Data Start Marker

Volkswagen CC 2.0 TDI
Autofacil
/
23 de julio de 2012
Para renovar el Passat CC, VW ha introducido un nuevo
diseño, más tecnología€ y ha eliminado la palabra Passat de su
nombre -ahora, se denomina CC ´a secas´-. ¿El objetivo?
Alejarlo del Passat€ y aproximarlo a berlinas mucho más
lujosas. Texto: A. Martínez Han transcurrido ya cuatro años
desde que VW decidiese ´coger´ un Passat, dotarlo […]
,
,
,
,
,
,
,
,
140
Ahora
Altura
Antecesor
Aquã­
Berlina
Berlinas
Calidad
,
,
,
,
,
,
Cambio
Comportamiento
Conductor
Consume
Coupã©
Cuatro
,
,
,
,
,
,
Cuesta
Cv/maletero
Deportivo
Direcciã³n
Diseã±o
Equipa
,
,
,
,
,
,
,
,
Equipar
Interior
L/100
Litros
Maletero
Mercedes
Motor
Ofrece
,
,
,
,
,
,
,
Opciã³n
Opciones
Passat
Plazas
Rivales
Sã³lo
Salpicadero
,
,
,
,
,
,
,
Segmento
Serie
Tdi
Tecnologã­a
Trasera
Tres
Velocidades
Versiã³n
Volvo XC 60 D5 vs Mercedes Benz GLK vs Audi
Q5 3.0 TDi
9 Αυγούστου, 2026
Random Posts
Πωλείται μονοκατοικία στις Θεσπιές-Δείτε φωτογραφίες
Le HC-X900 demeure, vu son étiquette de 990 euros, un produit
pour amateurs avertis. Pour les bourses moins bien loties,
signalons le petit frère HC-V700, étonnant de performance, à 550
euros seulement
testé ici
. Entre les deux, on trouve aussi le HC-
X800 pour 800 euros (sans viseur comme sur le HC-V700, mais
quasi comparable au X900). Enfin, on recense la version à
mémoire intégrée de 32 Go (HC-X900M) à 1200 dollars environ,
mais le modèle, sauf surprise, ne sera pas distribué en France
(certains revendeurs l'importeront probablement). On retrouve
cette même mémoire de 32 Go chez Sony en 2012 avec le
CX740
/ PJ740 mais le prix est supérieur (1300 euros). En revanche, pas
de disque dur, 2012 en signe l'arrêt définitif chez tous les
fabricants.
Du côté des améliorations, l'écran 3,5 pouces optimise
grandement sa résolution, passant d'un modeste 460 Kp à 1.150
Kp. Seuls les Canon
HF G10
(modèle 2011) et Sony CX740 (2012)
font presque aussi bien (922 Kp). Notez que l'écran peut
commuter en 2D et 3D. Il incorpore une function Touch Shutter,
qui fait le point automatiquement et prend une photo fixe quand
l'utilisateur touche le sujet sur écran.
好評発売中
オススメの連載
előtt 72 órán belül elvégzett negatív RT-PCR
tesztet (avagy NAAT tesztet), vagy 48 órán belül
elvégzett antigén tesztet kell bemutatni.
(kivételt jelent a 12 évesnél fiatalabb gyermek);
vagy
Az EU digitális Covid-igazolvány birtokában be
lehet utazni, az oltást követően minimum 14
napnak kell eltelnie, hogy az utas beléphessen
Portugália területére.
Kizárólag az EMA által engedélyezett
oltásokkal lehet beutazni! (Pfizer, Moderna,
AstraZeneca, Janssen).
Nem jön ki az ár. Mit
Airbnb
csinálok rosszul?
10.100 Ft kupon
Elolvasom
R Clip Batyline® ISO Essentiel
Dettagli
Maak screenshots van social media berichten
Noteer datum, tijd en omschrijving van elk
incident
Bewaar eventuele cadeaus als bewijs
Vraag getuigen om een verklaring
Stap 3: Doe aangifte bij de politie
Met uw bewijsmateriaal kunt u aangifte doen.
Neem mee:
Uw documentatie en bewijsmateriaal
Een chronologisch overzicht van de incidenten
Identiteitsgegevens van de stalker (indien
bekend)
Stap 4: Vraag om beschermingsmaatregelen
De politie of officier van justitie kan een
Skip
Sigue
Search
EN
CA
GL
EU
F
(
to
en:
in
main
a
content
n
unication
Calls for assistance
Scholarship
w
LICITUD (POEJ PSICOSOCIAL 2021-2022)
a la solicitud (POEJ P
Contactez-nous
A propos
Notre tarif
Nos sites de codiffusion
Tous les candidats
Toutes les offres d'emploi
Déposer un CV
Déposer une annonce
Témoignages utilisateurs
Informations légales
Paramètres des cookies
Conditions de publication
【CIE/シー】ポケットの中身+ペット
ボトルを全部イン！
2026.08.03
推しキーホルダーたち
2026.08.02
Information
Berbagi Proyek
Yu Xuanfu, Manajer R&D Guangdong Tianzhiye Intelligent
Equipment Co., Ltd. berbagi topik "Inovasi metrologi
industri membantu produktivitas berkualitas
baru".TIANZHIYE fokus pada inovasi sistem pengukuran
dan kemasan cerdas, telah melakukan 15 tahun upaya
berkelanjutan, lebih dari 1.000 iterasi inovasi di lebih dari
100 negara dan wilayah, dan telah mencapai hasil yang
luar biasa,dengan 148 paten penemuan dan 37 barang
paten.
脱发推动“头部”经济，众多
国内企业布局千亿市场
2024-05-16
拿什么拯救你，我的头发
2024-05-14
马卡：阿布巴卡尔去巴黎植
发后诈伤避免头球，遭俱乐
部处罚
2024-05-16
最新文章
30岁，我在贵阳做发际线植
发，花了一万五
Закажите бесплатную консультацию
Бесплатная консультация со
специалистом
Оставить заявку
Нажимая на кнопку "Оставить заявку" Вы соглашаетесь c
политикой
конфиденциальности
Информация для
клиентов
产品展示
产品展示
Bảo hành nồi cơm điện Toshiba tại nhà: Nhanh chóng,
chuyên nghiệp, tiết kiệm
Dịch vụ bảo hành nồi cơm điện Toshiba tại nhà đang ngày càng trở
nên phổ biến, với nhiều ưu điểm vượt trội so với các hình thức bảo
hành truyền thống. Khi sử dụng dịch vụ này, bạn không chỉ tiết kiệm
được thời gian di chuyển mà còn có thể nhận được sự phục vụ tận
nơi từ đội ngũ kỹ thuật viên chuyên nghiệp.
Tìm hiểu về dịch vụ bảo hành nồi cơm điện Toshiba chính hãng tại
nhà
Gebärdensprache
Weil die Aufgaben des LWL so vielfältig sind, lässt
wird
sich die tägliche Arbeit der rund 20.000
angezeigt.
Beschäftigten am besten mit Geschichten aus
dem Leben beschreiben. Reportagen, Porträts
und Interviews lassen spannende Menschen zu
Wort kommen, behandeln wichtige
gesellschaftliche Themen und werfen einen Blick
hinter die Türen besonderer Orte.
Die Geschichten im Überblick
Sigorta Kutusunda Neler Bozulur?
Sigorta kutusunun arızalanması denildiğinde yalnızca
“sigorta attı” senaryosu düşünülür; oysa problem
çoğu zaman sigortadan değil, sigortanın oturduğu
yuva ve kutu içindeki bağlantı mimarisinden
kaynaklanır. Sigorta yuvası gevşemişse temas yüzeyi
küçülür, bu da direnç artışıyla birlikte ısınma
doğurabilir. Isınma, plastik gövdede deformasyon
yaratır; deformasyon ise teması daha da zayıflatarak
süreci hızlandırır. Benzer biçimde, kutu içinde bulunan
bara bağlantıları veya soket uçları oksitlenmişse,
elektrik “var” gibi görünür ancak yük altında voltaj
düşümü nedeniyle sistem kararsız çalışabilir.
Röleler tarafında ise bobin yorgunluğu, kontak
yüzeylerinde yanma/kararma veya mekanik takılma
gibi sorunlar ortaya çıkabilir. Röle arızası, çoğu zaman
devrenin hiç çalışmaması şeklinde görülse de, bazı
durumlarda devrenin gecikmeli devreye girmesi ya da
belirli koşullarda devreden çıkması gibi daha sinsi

Data End Marker

**Task instructions:**
Scan the entries above for the word "aussi", then copy every line in which it occurs.

**Reply to the task:**
. Entre les deux, on trouve aussi le HC-
font presque aussi bien (922 Kp). Notez que l'écran peut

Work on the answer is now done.